What's the spice level? +

Very spicy, exactly as Abkhazian tradition calls for. The 250 g of chili pepper, the retained seeds and the 125 g of garlic in a total mass of about 600 g make for intense heat, around 5 to 7 on a 10-point scale. The taste builds slowly, then explodes from the chili compounds and lingers for 5 to 10 minutes. Garlic adds a front-of-the-tongue burn separate from the chili. To make it hotter, use only red chili from the hot Caucasian varieties, which can reach about 10 out of 10. To make it milder, remove some of the seeds, which cuts the heat by about half, or use 150 g of chili, still spicy but more approachable. The traditional version has the classic Caucasian, tear-inducing character. Don't underestimate it, and start with small portions to gauge your tolerance.

What's khmeli-suneli? +

It is a traditional Georgian and Caucasian spice blend that is foundational to many regional dishes. It contains blue fenugreek (utskho suneli), coriander, dried marigold petals (a saffron substitute), dill, basil, bay leaf and sometimes black pepper. In adjika its role is to balance the pure pepper, garlic and walnut character with aromatic warmth and depth. You can find it in most well-stocked international grocers and from online retailers; look in the Caucasian or Georgian section. As a substitute, combine equal parts fenugreek, coriander, dried marigold, dried basil and dried dill, which will be close even if not exact.
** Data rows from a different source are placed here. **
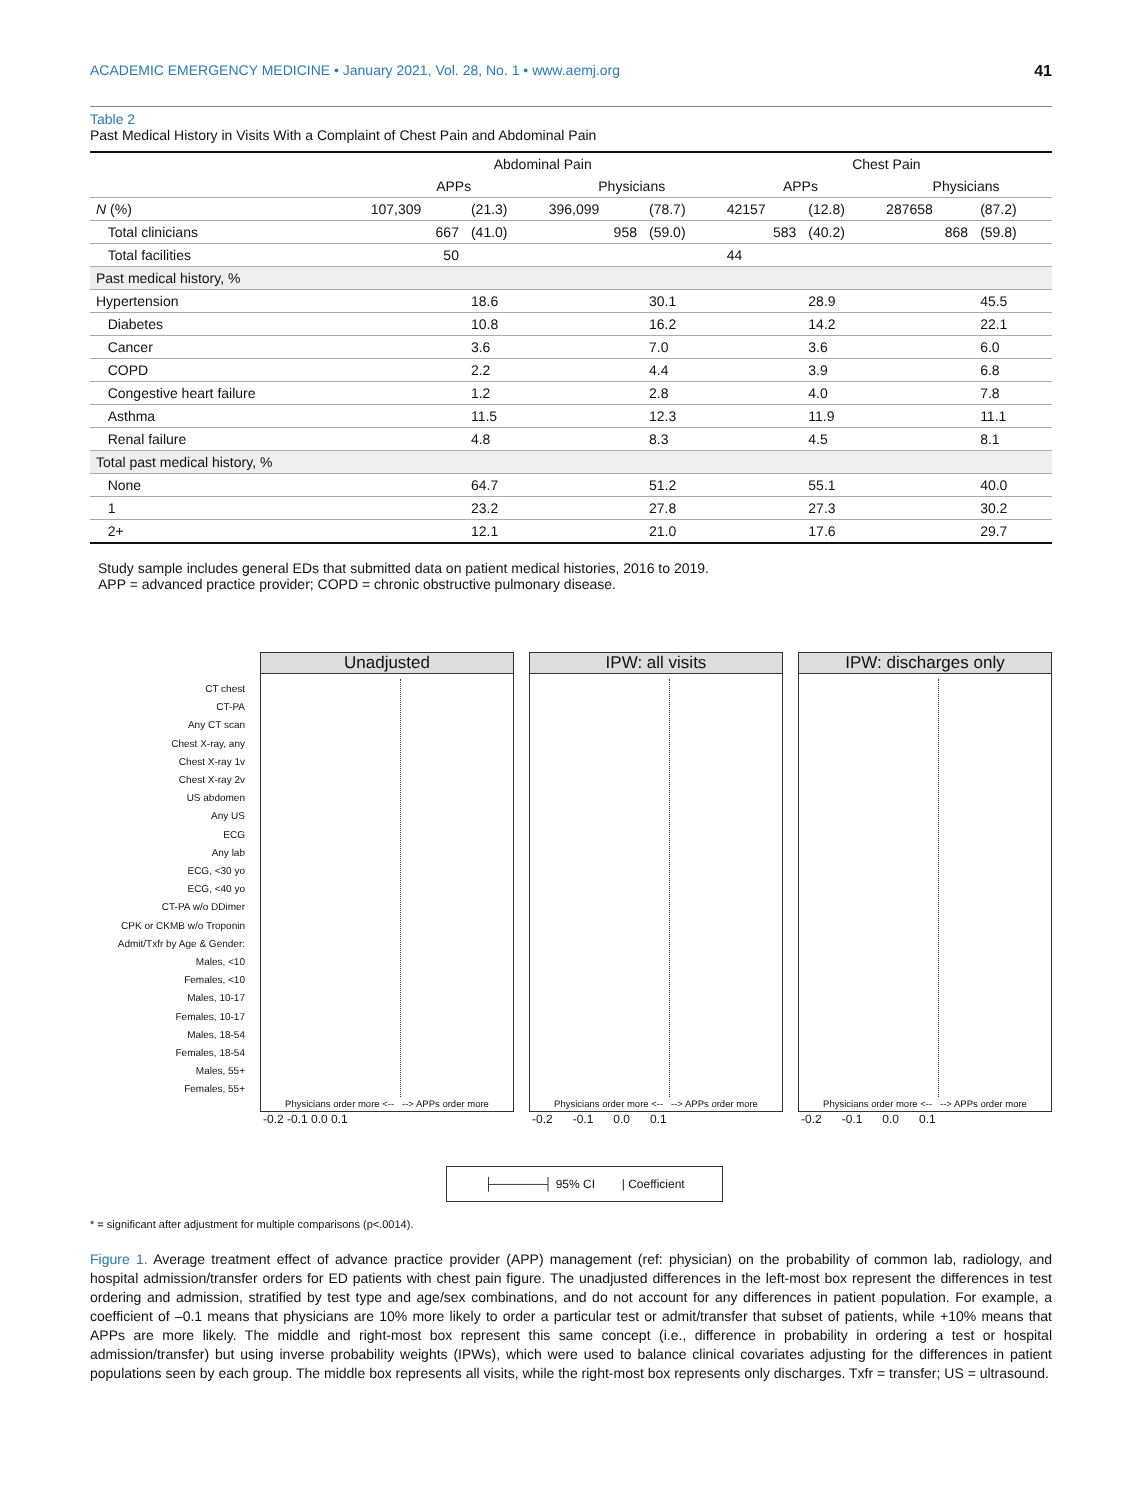ACADEMIC EMERGENCY MEDICINE • January 2021, Vol. 28, No. 1 • www.aemj.org 41
Table 2
Past Medical History in Visits With a Complaint of Chest Pain and Abdominal Pain
| | Abdominal Pain | | | | Chest Pain | | | |
| --- | --- | --- | --- | --- | --- | --- | --- | --- |
| | APPs | | Physicians | | APPs | | Physicians | |
| N (%) | 107,309 | (21.3) | 396,099 | (78.7) | 42157 | (12.8) | 287658 | (87.2) |
| Total clinicians | 667 | (41.0) | 958 | (59.0) | 583 | (40.2) | 868 | (59.8) |
| Total facilities | 50 | | | | 44 | | | |
| Past medical history, % | | | | | | | | |
| Hypertension | | 18.6 | | 30.1 | | 28.9 | | 45.5 |
| Diabetes | | 10.8 | | 16.2 | | 14.2 | | 22.1 |
| Cancer | | 3.6 | | 7.0 | | 3.6 | | 6.0 |
| COPD | | 2.2 | | 4.4 | | 3.9 | | 6.8 |
| Congestive heart failure | | 1.2 | | 2.8 | | 4.0 | | 7.8 |
| Asthma | | 11.5 | | 12.3 | | 11.9 | | 11.1 |
| Renal failure | | 4.8 | | 8.3 | | 4.5 | | 8.1 |
| Total past medical history, % | | | | | | | | |
| None | | 64.7 | | 51.2 | | 55.1 | | 40.0 |
| 1 | | 23.2 | | 27.8 | | 27.3 | | 30.2 |
| 2+ | | 12.1 | | 21.0 | | 17.6 | | 29.7 |
Study sample includes general EDs that submitted data on patient medical histories, 2016 to 2019.
APP = advanced practice provider; COPD = chronic obstructive pulmonary disease.
CT chest
CT-PA
Any CT scan
Chest X-ray, any
Chest X-ray 1v
Chest X-ray 2v
US abdomen
Any US
ECG
Any lab
ECG, <30 yo
ECG, <40 yo
CT-PA w/o DDimer
CPK or CKMB w/o Troponin
Admit/Txfr by Age & Gender:
Males, <10
Females, <10
Males, 10-17
Females, 10-17
Males, 18-54
Females, 18-54
Males, 55+
Females, 55+
Unadjusted
Physicians order more <-- --> APPs order more
-0.2 -0.1 0.0 0.1
IPW: all visits
Physicians order more <-- --> APPs order more
-0.2 -0.1 0.0 0.1
IPW: discharges only
Physicians order more <-- --> APPs order more
-0.2 -0.1 0.0 0.1
├──────┤ 95% CI | Coefficient
* = significant after adjustment for multiple comparisons (p<.0014).
Figure 1. Average treatment effect of advance practice provider (APP) management (ref: physician) on the probability of common lab, radiology, and hospital admission/transfer orders for ED patients with chest pain figure. The unadjusted differences in the left-most box represent the differences in test ordering and admission, stratified by test type and age/sex combinations, and do not account for any differences in patient population. For example, a coefficient of –0.1 means that physicians are 10% more likely to order a particular test or admit/transfer that subset of patients, while +10% means that APPs are more likely. The middle and right-most box represent this same concept (i.e., difference in probability in ordering a test or hospital admission/transfer) but using inverse probability weights (IPWs), which were used to balance clinical covariates adjusting for the differences in patient populations seen by each group. The middle box represents all visits, while the right-most box represents only discharges. Txfr = transfer; US = ultrasound.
The 1 tablespoon amount is calibrated, since more produces a medicinal, bitter character.

Why must it be refrigerated? +

Its living-product status requires cold storage. The recipe has no heat treatment, no boiling and no canning, and the fermentation is intentionally ongoing. Left at room temperature after the two-day initial ferment, fermentation speeds up excessively and produces alcohol, off-flavours and eventual spoilage within weeks. Refrigerated, fermentation slows dramatically and the adjika stays stable for 12 months easily. Keeping it alive preserves its health benefits, including probiotics, the full vitamin profile and the medicinal compounds in garlic. The same need for refrigeration applies to Korean kimchi after fermentation, fresh German sauerkraut and fresh Eastern European pickled cabbage. Don't store it at room temperature, because the recipe specifically calls for the refrigerator.

How do you serve it? +

Caucasian and Russian tradition pairs Abkhazian adjika in specific ways. The classic option is alongside grilled meats such as lamb, beef and chicken, where a small dab provides essential spice. For a hearty Caucasian spread, serve it with khinkali, khachapuri and mtsvadi (shashlik). With bread, spread it thinly on lavash flatbread or dark rye. For eggs, a tiny dab in scrambled eggs is transformative. In soups, stir half a teaspoon into a bowl for a spicy, aromatic kick. For a sauce, mix it with sour cream or yogurt to make a milder dip. Use tiny portions only, about a quarter to half a teaspoon per dish, because this adjika is concentrated rather than a table condiment.